===== TEXT SEGMENT

Academy Award-nominated director Joe Wright knows a thing or two about adaptations, having brought Cyrano, Atonement, Pride & Prejudice, and a Peter Pan origin story, Pan, to the screen. Following the London Film Festival debut of Guillermo del Toro’s Pinocchio, Wright sat down with the film’s creators — del Toro and Gustafson — and two cast members — young actor Gregory Mann, who voices both Pinocchio and Gepetto’s son Carlo, and frequent del Toro collaborator Burn Gorman who plays the village priest — for a lively discussion about the most emotionally charged and creative adaptation of Collodi’s work to date.
An edited version of the conversation follows.
Joe Wright: To me, the film speaks about fatherhood and war, fascism and love. I understand that this took a long time to bring to the screen. How did it start?

==========

ACTIONS TO TAKE
A: In the Pinocchio discussion excerpt, what role does Burn Gorman play?
B: Please reproduce the Pinocchio discussion excerpt between "Joe Wright: To" and "did it start?", inclusive.

===== SOURCE DATA

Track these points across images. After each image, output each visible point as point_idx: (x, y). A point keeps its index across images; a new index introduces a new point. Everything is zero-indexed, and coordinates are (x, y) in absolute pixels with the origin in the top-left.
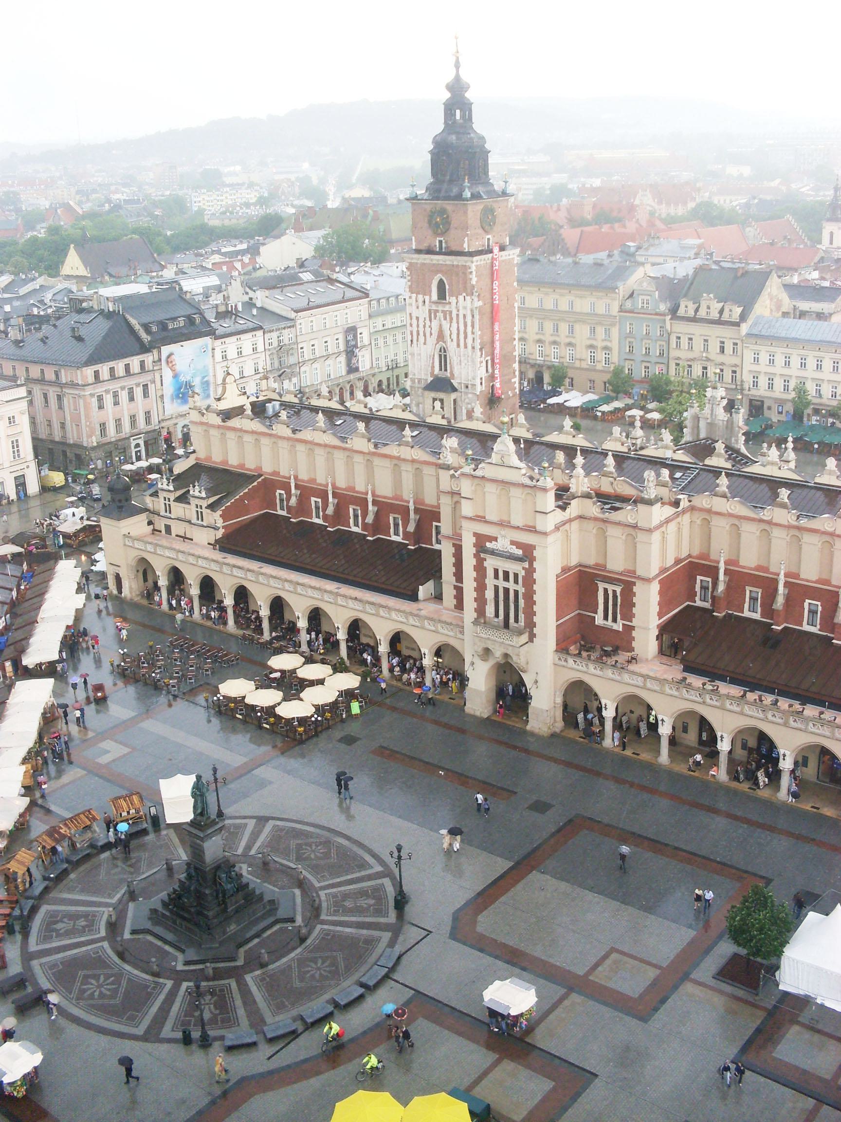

==========

ANSWERS TO THE PROBLEMS
A: The village priest.

B:
Joe Wright: To me, the film speaks about fatherhood and war, fascism and love. I understand that this took a long time to bring to the screen. How did it start?